How Bitcoin Whales Can Prevent BTC From Dropping Below $60K

Bitcoin [BTC] rapidly retreated from the $69k-$70k resistance zone.

The weekly timeframe exhibited a bearish structure, and the FOMC meeting dashed hopes for a Fed rate cut in September.

Additionally, the Sahm Rule indicated economic weakness and heightened recession fears, triggering market panic and pushing BTC lower.

The $60k region is a crucial support zone, but its defense by bulls is uncertain.

An analysis by AMBCrypto, leveraging on-chain metrics, sought to gauge long-term holder sentiment.

Crypto-analyst Axel Adler noted on X (formerly Twitter) that active sales from long-term holders had significantly decreased.

Compared to early June, the selling pressure from this group was minimal.

There was also a sharp decline in the long-term supply, indicating substantial profit-taking when BTC traded around $68k-$70k, reflecting a lack of confidence in surpassing $70k.

Conversely, this could signal that selling pressure is waning.

Whale Cohort Behavior Offers Hope

The percentage of wallets holding 100k-1M BTC has increased.

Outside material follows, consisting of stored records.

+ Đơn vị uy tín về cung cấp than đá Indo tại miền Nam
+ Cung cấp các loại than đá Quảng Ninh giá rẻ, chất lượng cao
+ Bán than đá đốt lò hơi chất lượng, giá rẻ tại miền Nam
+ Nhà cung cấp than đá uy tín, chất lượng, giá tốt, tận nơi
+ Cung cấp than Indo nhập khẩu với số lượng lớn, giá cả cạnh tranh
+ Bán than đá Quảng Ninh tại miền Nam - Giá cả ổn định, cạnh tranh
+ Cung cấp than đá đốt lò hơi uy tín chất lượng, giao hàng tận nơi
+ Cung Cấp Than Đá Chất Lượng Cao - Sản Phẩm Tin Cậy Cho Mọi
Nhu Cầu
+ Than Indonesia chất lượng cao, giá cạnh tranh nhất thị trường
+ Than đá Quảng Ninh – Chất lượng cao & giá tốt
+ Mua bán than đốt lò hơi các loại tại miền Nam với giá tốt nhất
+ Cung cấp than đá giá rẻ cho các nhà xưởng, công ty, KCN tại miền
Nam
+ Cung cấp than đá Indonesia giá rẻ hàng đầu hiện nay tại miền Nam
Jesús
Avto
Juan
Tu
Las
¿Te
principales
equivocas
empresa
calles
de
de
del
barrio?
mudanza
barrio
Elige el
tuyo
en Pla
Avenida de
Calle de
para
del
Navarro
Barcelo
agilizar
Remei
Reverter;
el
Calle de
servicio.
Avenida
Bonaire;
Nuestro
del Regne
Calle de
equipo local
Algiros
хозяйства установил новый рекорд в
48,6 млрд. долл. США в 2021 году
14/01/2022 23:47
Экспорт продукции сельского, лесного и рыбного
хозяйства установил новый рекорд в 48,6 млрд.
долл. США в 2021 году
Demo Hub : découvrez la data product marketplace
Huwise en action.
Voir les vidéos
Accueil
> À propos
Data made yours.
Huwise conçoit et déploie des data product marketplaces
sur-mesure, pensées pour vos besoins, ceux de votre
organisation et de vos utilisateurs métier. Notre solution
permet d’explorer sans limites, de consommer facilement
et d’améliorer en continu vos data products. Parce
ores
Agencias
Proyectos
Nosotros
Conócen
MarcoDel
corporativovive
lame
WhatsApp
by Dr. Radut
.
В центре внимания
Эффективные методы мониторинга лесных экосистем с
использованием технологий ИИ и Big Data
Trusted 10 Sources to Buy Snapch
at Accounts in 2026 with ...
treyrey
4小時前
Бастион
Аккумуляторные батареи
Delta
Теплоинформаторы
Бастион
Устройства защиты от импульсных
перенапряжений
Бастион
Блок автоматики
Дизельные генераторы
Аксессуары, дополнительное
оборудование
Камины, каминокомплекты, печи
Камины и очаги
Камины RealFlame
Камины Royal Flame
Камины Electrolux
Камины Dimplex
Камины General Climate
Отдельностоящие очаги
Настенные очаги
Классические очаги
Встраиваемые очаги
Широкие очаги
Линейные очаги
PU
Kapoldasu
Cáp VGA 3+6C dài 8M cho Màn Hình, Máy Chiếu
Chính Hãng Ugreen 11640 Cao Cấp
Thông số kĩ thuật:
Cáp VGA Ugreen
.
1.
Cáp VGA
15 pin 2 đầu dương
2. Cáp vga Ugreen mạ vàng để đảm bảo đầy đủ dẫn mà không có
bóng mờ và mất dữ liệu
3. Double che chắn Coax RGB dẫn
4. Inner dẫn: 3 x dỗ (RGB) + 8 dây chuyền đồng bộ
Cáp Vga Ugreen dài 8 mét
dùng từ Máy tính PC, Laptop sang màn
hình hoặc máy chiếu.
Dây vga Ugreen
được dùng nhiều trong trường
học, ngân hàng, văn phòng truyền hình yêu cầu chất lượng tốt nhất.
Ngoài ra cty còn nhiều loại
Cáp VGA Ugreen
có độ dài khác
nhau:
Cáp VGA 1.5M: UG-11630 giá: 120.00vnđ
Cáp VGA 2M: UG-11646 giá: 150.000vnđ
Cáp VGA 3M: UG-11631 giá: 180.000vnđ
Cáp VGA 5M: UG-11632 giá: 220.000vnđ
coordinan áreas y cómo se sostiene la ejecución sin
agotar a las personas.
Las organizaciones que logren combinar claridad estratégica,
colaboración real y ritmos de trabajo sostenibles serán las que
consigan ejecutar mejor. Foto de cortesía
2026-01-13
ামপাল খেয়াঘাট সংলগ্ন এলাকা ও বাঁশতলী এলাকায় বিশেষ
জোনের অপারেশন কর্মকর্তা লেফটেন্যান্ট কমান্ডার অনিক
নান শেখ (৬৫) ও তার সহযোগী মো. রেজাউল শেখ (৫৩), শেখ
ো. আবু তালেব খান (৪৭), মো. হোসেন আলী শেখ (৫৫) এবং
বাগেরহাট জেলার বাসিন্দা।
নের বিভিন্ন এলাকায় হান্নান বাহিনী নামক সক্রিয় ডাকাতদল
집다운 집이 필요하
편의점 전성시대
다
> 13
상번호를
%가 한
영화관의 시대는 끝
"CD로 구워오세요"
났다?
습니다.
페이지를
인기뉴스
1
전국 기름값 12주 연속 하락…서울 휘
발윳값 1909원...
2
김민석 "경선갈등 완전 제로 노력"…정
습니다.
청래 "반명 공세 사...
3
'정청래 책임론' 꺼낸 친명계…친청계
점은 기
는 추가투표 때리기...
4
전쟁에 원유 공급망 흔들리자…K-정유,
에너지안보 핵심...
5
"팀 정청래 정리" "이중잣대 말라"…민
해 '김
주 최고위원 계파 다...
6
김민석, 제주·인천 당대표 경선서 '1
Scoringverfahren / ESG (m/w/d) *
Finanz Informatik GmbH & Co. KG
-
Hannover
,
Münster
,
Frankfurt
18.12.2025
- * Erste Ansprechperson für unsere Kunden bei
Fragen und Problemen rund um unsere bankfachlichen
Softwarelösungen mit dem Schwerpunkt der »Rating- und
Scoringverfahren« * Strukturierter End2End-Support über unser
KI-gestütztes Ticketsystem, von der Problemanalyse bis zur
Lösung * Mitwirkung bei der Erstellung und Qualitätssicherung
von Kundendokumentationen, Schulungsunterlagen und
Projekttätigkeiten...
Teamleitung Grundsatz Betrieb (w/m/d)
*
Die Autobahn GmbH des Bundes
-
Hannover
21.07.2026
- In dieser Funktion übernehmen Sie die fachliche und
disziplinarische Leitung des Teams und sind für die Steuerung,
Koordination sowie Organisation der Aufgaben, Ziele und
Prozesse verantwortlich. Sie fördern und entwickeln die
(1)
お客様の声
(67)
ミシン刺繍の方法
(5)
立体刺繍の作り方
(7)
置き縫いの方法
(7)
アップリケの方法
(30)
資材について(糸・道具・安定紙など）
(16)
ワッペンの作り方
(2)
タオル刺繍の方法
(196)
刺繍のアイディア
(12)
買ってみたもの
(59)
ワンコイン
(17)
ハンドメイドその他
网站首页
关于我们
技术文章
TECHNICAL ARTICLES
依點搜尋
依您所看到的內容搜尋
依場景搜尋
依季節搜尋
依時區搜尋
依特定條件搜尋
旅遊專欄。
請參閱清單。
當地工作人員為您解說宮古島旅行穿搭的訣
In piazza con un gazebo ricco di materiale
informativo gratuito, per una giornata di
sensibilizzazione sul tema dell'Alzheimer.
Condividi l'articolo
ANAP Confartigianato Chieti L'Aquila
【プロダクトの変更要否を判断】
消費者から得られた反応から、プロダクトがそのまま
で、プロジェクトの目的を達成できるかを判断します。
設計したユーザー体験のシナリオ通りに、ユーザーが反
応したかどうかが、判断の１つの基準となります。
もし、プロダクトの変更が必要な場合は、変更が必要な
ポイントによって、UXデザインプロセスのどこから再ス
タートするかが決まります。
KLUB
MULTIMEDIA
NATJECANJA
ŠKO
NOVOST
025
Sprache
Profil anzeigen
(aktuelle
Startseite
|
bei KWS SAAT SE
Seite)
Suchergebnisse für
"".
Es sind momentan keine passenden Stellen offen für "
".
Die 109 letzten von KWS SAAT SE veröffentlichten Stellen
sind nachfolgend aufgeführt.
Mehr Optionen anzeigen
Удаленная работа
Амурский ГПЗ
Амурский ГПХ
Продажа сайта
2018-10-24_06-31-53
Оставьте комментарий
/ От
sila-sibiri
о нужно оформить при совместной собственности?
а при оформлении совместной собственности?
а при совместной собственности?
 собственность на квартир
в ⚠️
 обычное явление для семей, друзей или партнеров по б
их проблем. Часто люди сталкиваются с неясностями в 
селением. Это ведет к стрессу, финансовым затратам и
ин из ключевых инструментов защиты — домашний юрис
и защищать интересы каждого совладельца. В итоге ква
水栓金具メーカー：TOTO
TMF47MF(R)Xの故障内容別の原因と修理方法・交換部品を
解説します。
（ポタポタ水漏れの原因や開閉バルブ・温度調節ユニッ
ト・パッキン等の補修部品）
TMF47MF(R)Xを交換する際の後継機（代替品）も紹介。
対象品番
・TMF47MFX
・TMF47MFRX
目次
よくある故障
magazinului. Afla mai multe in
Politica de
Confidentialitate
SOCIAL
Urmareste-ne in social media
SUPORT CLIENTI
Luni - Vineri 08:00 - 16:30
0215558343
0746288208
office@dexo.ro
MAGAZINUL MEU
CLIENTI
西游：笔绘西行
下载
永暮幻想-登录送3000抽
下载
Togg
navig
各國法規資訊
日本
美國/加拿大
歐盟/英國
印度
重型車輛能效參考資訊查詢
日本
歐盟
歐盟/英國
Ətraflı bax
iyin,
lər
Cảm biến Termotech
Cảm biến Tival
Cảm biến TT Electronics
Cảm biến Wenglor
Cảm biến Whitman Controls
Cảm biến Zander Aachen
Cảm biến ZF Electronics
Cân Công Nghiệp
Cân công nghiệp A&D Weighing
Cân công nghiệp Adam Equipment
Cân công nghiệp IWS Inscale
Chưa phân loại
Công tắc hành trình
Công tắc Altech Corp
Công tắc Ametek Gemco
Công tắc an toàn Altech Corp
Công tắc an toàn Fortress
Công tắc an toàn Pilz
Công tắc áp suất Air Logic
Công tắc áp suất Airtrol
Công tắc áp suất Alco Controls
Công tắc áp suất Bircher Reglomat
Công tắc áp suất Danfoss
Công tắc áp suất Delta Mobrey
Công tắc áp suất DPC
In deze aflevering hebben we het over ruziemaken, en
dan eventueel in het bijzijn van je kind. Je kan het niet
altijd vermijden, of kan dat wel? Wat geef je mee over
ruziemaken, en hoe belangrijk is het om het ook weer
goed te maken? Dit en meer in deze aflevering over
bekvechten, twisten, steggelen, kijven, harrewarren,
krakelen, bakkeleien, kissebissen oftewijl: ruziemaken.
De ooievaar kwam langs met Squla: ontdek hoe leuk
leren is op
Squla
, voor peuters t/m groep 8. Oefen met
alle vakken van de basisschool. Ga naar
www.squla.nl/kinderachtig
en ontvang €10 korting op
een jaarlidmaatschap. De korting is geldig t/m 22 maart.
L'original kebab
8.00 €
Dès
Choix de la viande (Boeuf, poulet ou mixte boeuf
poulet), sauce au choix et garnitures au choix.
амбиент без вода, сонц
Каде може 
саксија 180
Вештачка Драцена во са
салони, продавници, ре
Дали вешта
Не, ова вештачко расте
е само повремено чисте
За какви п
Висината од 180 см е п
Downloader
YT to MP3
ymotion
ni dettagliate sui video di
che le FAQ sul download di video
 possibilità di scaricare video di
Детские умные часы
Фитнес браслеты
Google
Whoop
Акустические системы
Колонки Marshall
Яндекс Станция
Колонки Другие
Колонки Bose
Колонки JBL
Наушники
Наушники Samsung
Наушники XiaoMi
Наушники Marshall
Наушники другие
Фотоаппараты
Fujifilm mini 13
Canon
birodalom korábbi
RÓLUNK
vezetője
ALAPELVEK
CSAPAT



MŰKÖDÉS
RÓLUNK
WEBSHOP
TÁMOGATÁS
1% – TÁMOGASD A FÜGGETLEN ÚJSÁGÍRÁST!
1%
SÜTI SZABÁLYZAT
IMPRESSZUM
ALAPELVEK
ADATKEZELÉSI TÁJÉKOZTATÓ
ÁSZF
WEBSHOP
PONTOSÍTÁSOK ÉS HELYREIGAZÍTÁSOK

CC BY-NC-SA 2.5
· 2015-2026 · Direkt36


The last notable rise occurred in May 2023 when Bitcoin began to surpass the $26k resistance.

While this whale accumulation is promising, other whale cohorts have been selling.

Holdings in the 1k-100k BTC range have sharply declined over the past two weeks, indicating selling pressure from whales.

Bearish sentiment over the past few months is also evident in the adjusted SOPR. The value above 1 indicates that, on average, coins were sold at a profit.

Unfortunately, the declining aSOPR trend since March signals bearishness.

In summary, the decrease in long-term holder active sales and accumulation by larger whales is encouraging.

Despite these positives, Bitcoin may struggle to recover in August due to pervasive bearish sentiment in the market.